Originally published by 2 Minute Medicine® (view original article). Reused on AccessMedicine with permission.

1. Patients who had schizophrenia, bipolar disorder or major depression had worse short-term mortality outcomes at 30 days and 1 year and were less likely to receive coronary revascularization.

Evidence Rating Level: 2 (Good)

For patients with severe mental illness (SMI, includes schizophrenia (SCZ), bipolar disorder (BPD) and major depression (MD)), cardiovascular disease (CVD) is a major cause of premature mortality and extensive research has been done on CVD occurrence in this population. There is less data available, however, for CVD outcomes in SMI patients, especially in patients with bipolar disorder and major depression.
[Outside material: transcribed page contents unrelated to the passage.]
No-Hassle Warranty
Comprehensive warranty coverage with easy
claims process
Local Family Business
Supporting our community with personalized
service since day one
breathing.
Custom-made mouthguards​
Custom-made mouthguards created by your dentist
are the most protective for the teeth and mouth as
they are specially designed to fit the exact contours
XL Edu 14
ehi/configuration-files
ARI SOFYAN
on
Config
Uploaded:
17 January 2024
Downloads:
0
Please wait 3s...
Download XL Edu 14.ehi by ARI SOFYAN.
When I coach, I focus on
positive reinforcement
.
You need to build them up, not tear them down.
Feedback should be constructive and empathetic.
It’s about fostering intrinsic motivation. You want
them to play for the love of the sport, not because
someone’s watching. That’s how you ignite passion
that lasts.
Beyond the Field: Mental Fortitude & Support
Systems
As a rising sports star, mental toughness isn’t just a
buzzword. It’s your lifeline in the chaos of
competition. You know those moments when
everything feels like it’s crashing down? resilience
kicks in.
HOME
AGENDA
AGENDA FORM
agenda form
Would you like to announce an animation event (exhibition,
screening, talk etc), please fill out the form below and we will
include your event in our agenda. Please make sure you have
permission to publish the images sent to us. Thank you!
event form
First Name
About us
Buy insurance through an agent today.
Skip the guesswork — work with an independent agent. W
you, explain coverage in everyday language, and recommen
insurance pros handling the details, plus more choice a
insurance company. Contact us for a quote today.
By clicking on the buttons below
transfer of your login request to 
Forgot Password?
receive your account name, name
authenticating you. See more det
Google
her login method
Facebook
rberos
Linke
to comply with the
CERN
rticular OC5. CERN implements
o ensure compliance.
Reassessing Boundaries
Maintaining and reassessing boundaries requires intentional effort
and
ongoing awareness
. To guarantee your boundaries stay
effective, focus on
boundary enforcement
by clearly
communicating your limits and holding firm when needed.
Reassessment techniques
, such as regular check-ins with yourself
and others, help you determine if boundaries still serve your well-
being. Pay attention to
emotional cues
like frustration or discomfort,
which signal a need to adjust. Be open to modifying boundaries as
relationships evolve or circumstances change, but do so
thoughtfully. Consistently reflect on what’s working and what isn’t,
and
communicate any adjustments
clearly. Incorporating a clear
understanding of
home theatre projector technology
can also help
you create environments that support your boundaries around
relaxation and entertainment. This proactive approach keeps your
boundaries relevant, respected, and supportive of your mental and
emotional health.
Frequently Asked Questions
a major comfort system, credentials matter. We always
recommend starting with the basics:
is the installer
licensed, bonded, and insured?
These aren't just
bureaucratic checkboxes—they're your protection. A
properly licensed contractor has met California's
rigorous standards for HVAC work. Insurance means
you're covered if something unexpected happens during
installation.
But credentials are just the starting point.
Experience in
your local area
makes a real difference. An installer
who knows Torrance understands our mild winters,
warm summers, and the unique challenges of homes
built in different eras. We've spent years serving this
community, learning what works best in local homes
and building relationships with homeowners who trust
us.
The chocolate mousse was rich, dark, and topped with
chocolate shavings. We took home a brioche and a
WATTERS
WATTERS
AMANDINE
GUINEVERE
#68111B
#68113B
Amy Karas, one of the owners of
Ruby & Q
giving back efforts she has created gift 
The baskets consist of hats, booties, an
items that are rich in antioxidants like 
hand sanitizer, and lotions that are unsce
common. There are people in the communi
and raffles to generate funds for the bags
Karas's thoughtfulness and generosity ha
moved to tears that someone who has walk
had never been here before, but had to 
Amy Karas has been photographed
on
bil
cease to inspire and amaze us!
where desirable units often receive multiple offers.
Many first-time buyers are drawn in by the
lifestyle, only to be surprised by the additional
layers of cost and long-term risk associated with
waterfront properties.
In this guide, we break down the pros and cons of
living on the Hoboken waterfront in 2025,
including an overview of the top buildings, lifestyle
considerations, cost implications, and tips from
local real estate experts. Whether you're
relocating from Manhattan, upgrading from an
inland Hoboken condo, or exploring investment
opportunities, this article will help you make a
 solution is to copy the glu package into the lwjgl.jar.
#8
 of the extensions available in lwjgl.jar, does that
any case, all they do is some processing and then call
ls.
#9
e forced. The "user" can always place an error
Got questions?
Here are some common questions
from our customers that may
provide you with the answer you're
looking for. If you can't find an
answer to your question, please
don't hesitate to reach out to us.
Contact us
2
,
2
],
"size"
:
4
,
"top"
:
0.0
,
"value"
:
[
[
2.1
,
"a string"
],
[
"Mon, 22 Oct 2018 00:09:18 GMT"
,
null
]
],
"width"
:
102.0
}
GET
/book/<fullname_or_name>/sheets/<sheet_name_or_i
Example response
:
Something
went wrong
In this retrospective cohort study, 235 310 adult patients with first myocardial infarction (MI) between 1994-2014 were evaluated for SMI prevalence and CVD outcomes for a median follow-up of 5.3 years. A multivariate analysis was done which included adjusting for age at MI and year of MI (previously unaccounted for in such studies), sex, history of alcohol use disorder, deprivation, urbanciity and health board. Patients with SMI showed worse primary outcomes: 30-day mortality (OR for patients with SCZ 1.95, BPD 1.53, MD 1.37), 1-year mortality (OR for patients with SCZ 2.22, BPD 1.90, MD 1.53), and revascularization within 30 days (HR for patients with SCZ 0.57, BPD 0.69, MD 0.78). Secondary outcomes were also worse for patients with SMI which included 5-year mortality, mortality over the entire follow-up period, time to further vascular event, and time to further MI. Additional analysis showed that these disparities in primary outcomes existed for the duration of study period and highest absolute disparity highest for MIs occurring in participants around 70 years of age. Further studies to be conducted should focus on characterizing this risk, whether it be due to lifestyle factors or related to medications for treatment of SMI.